In connection with his election to the Board, Mr. Chase will receive $62,500 in value of deferred shares of the Company’s common stock, which is a pro rata grant based on a full-year value of $250,000. Mr. Chase will also receive the standard Board and committee retainers and meeting fees, as well as other previously disclosed benefits, for non-management directors, plus expenses related to attendance, as well as a grant of deferred shares that is awarded on the date of the Company’s annual shareholder meeting upon each director’s election. The specific terms of these awards, as most recently approved by the Board’s Compensation and Benefits Committee, are described further in the Company’s annual proxy statement that was filed with the Securities and Exchange Commission on March 25, 2013. Mr. Chase will also enter into a director indemnification agreement with the Company, the form of which has been previously filed with the Securities and Exchange Commission.

There are no arrangements or understanding between Mr. Chase and any other person pursuant to which Mr. Chase was selected as a director. Mr. Chase does not have any family relationship with any director or executive officer of the Company or any person nominated or chosen by the Company to become a director or executive officer. There are no transactions in which Mr. Chase has an interest requiring disclosure under Item 404(a) of Regulation S-K.

(b) On February 11, 2014, Mr. Luke R. Corbett announced his retirement from the Board, effective immediately. Mr. Corbett’s retirement is not as a result of any disagreement with the Company. Mr. Corbett served as a member of the Board’s Governance and Risk Committee.

In addition, on February 10, 2014, Mr. Preston M. Geren III and Ms. Paula Rosput Reynolds informed the Board of their respective decisions not to stand for re-election as directors at the Company’s 2014 Annual Meeting of Stockholders. The decisions not to stand for re-election are not as a result of any disagreement with the Company.

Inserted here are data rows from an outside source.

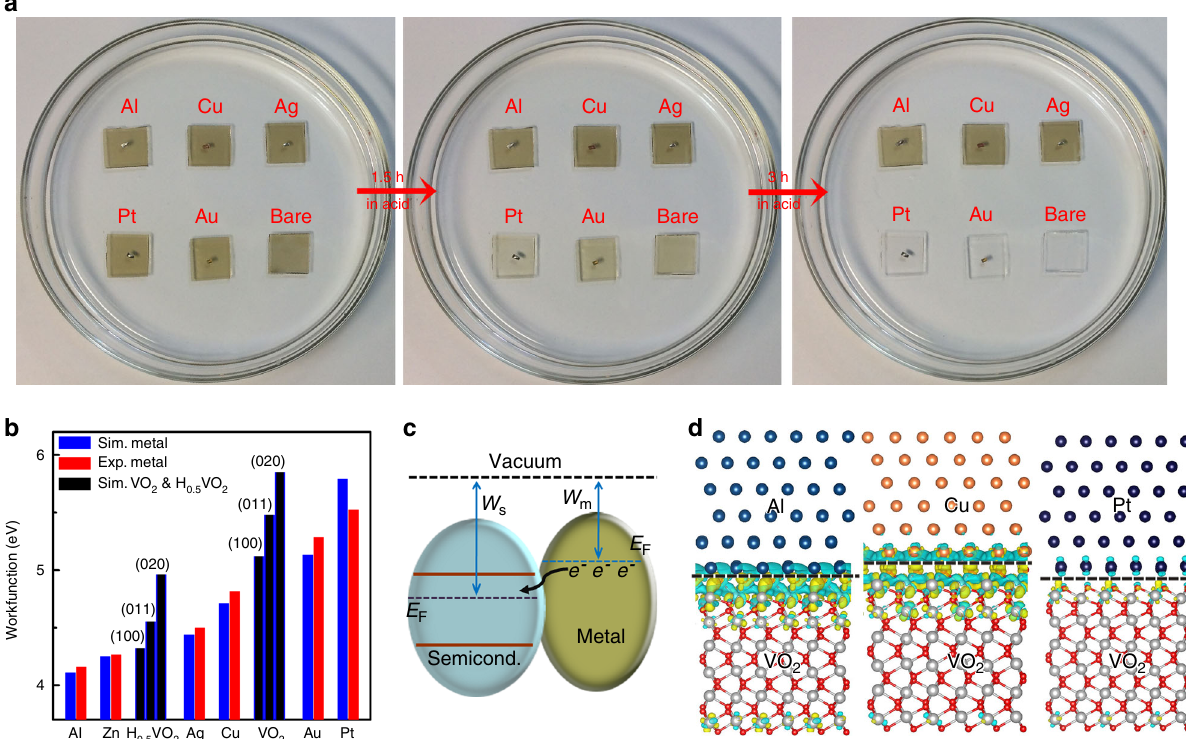
Fig. 3 Hydrogenation effects induced by different metals. a Metals, such as Al, Cu, Ag, can protect M-VO 2 (1 cm × 1 cm size) from corrosion in 2%wt H 2 SO 4 acid solution, whereas metals, Pt and Au, can not. b Computed and experimental workfunction ( W F ) values for metals, VO 2 , and lightly hydrogenated H 0.5 VO 2 , with the order of Pt > Au > VO 2 > Cu > Ag > H 0.5 VO 2 > Zn > Al. c Schematic depiction of electrons fl owing from metal with a higher Fermi level (i.e., lower workfunction W m ) to semiconductor with a lower Fermi level (i.e., higher workfunction W s ) at the interface. d Computed differential charge distribution at Al/Cu/Pt – VO 2 (020) interfaces, showing that active metals (Al and Cu) donate effective electrons to VO 2 . Green and yellow bubbles represent hole and electron charges, respectively. Gray, red, cyan, brown, navy beads stand for V, O, Al, Cu, Pt atoms,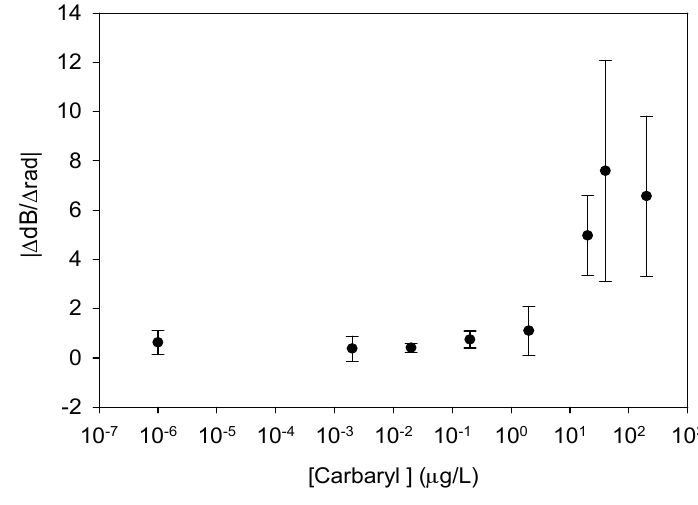
Figure 12 . Acoustic ratios for the different carbaryl standards for a MAb concentration of 2 μ g/mL and hapten-conjugate concentration of 10 μ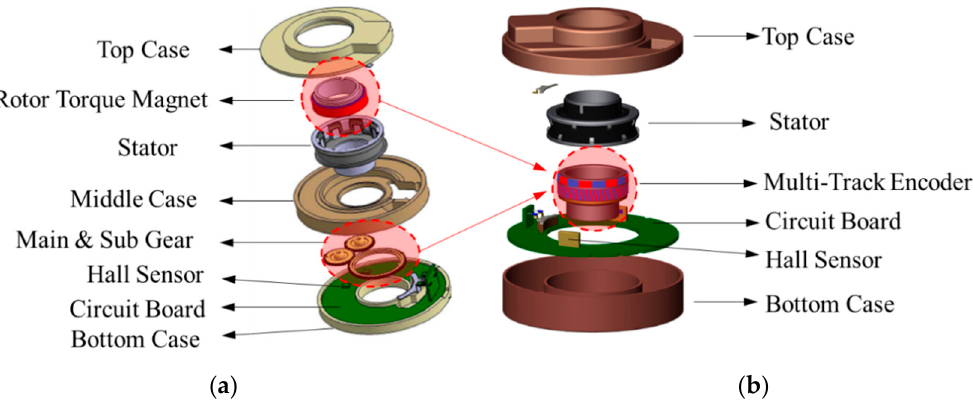
Figure 1. ( a ) Conventional torque angle sensor and ( b ) proposed torque angle sensor based on MTE schematic.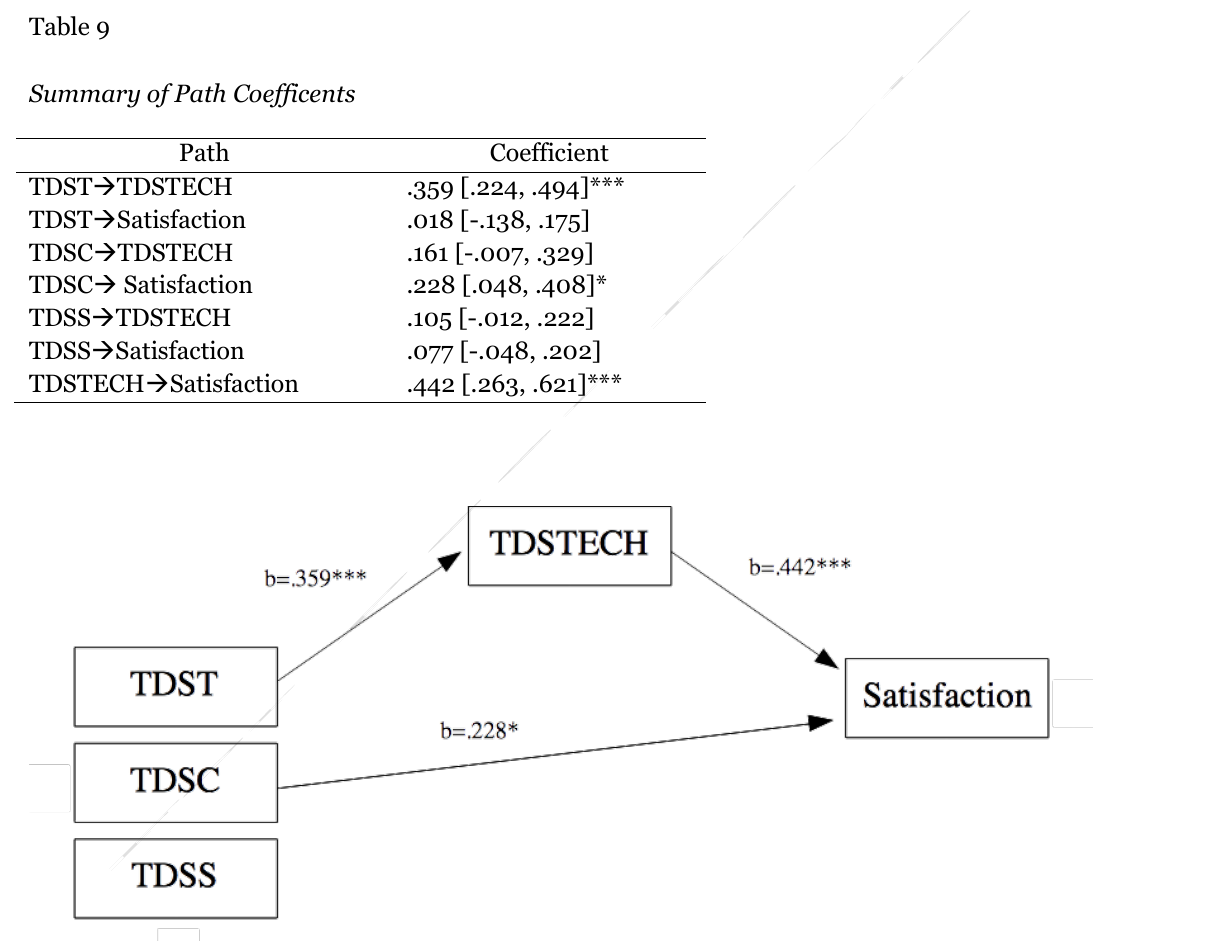
Summary of Path Coefficents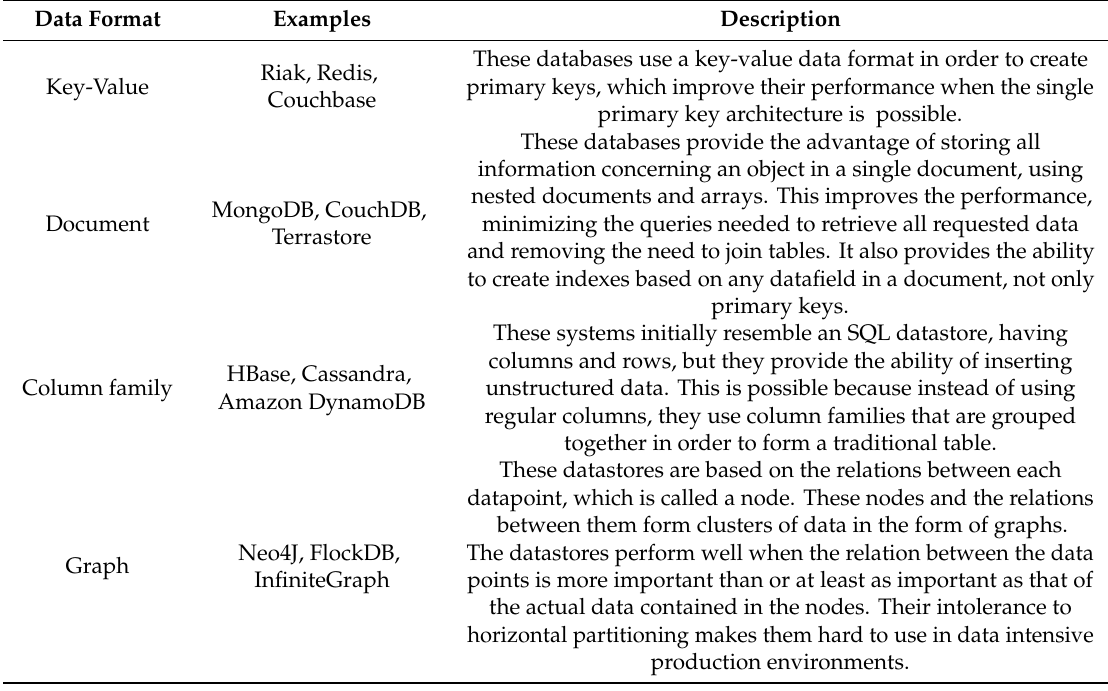
Table 1. NoSQL datastore families, examples and short descriptions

Mr. Geren serves as a member of the Board’s Governance and Risk Committee and Ms. Reynolds serves as a member of the Board’s Audit Committee.

Item 9.01 Financial Statements and Exhibits

(d) Exhibits

 

99.1    Press Release dated February 12, 2014.


SIGNATURES

Pursuant to the requirements of the Securities Exchange Act of 1934, the registrant has duly caused this report to be signed on its behalf by the undersigned hereunto duly authorized.

 

    ANADARKO PETROLEUM CORPORATION
                                (Registrant)
February 12, 2014    
    By:   /s/ Robert K. Reeves
      Robert K. Reeves
     

Executive Vice President, General Counsel

and Chief Administrative Officer


EXHIBIT INDEX

 

Exhibit No.    Description
99.1    Press Release dated February 12, 2014.